Barrett’s disease is a relatively common pre-cancerous condition in patients with heartburn caused by the repeated exposure of the esophagus to acid refluxing from the stomach. It occurs in about 7 percent of people over age 40 .
Hamman, 71, is a zealous learner. He spent a lot of time finding out exactly what Barrett’s disease is, how to treat it, and which doctor he should see.
“I did a lot of research. I found several different states that had physicians that did the procedure to get rid of Barrett’s,” Hamman said. “After meeting Dr. Tharian, I felt comfortable UAMS was the place to be. Dr. Tharian explained the procedure carefully and with confidence.”
Benjamin Tharian, M.D., is an assistant professor and director of advanced endoscopy in the Division of Gastroenterology and Hepatology in the UAMS College of Medicine. He sees patients in the gastroenterology clinic.
“Barrett’s is concerning because it is a pre-cancerous condition,” Tharian said. “It is to the esophagus, what a polyp is to the bowel or a lump to the breast. We want to prevent it from developing into cancer.”
About a decade ago, the only treatments for Barrett’s disease was prescribing acid inhibitors and close monitoring that included endoscopies with biopsies every three years. If any worrying changes are noted in the biopsy under a microscope, patients used to be referred for an esophagectomy (surgery to remove the food tube).
Two revolutionary treatments have come available in the last 10 years: endoscopic mucosal resection (EMR) and radiofrequency ablation (RFA). Tharian is the only physician who offers the combo-treatment in Arkansas. Cryotherapy is done if RFA/EMR fails and esophagectomy would be the last option.
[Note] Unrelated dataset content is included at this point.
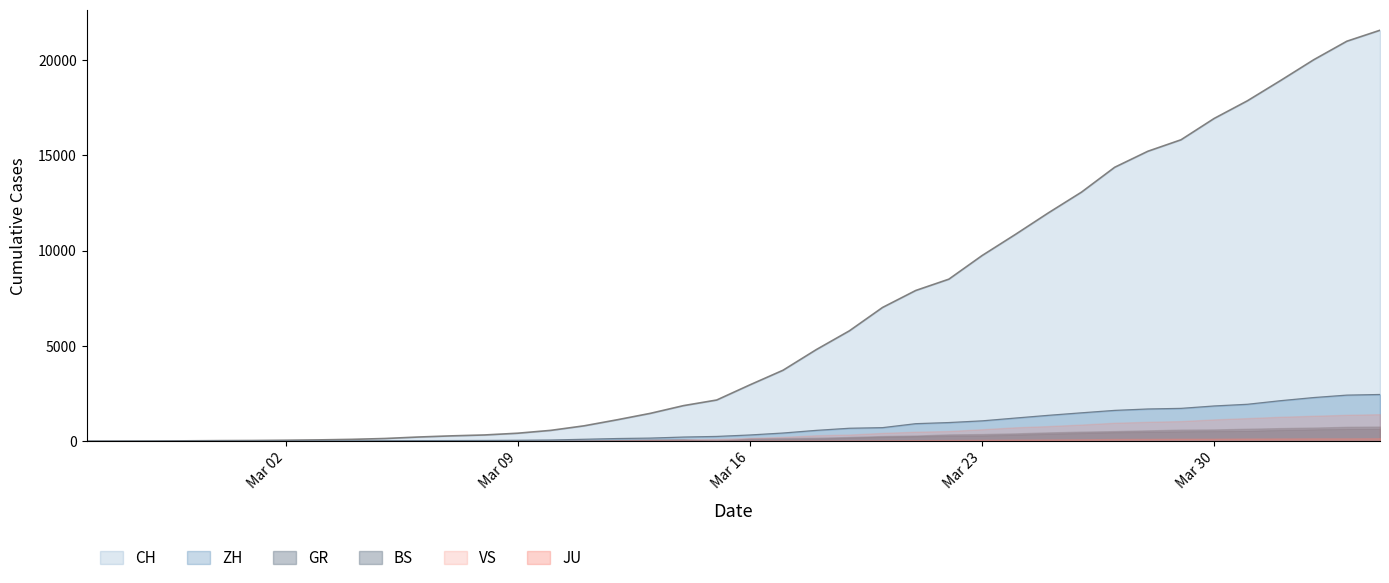

What are all the series names shown in the legend?

CH, ZH, GR, BS, JU, VS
In EMR, the physician removes abnormal tissue from the esophagus through an endoscope after applying a band. For the radiofrequency ablation, Tharian uses an electrode mounted on a balloon catheter or a metal plate. The ablation coagulates the lining, which Tharian then removes. The scar from the ablation heals with normal tissue in a few days to few weeks. This is an outpatient procedure and the patient is able to eat regular food as early as three to five days depending on their symptoms. Side effects and complications are minimal.
“During his last endoscopy about a month ago (about a year after finding the Barrett’s Disease), we took multiple biopsies at different levels to look for any hidden glands or any changes. There is none at all. That’s the way we confirmed his Barrett’s was gone.”
Tharian says the procedure is successful in removing Barrett’s more than 80 percent of the time and eliminates the high-risk dysplastic tissue almost always. Patients will continue to be monitored long term for recurrence of the disease.
“The whole experience has been educational and positive,” Hamman said. “I feel great and I’m thankful that I’m healed.”